(THE DATA)
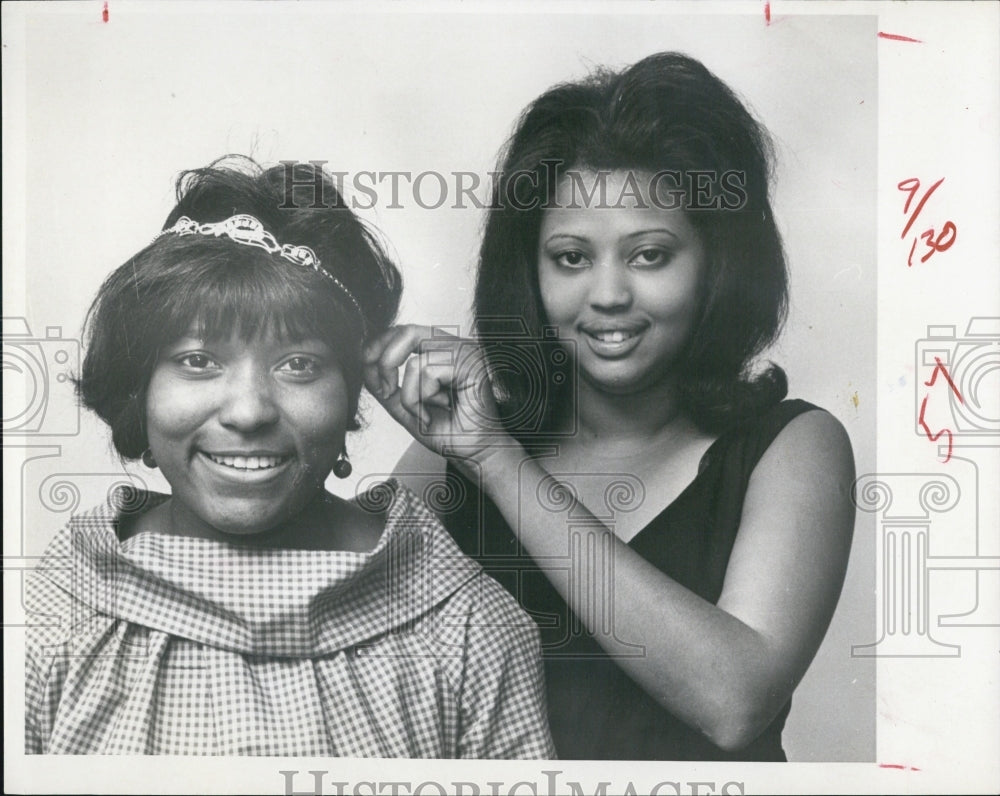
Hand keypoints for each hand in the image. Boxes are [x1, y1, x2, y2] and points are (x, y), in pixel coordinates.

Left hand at [363, 324, 513, 466]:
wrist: (475, 453)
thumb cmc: (451, 432)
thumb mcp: (406, 406)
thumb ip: (386, 385)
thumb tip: (365, 365)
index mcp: (442, 350)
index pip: (404, 331)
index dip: (379, 345)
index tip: (367, 367)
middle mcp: (455, 346)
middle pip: (407, 332)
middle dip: (386, 360)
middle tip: (386, 389)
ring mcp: (466, 352)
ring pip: (415, 362)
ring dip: (410, 396)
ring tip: (424, 413)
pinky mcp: (471, 363)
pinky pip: (428, 372)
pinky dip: (423, 398)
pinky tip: (438, 411)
(End THE DATA)
= AIM OF THE EXERCISE =
Please print all the entries exactly as written, but drop the pictures.

= ANSWER BELOW =
Hand keypoints for each hand in the image. Boxes are [x1, y1, x2, y2] and points are (x, y), in pixel coordinates.

Left hand at [363, 324, 513, 466]:
wrist: (475, 453)
thumb cmc: (451, 432)
thumb mcp: (406, 406)
thumb ip: (386, 385)
thumb tip: (365, 365)
index mcp: (442, 350)
index pip: (404, 331)
index dip: (379, 345)
index tip: (367, 367)
middle mcp: (455, 346)
middle pip: (407, 332)
middle dip: (386, 360)
middle tip: (386, 389)
ring mcp: (466, 352)
ring pip: (415, 362)
ring dip: (410, 396)
ring tip: (424, 413)
pinky mcp: (471, 363)
pinky pip: (428, 372)
pinky dip: (423, 398)
pinky tip: (438, 411)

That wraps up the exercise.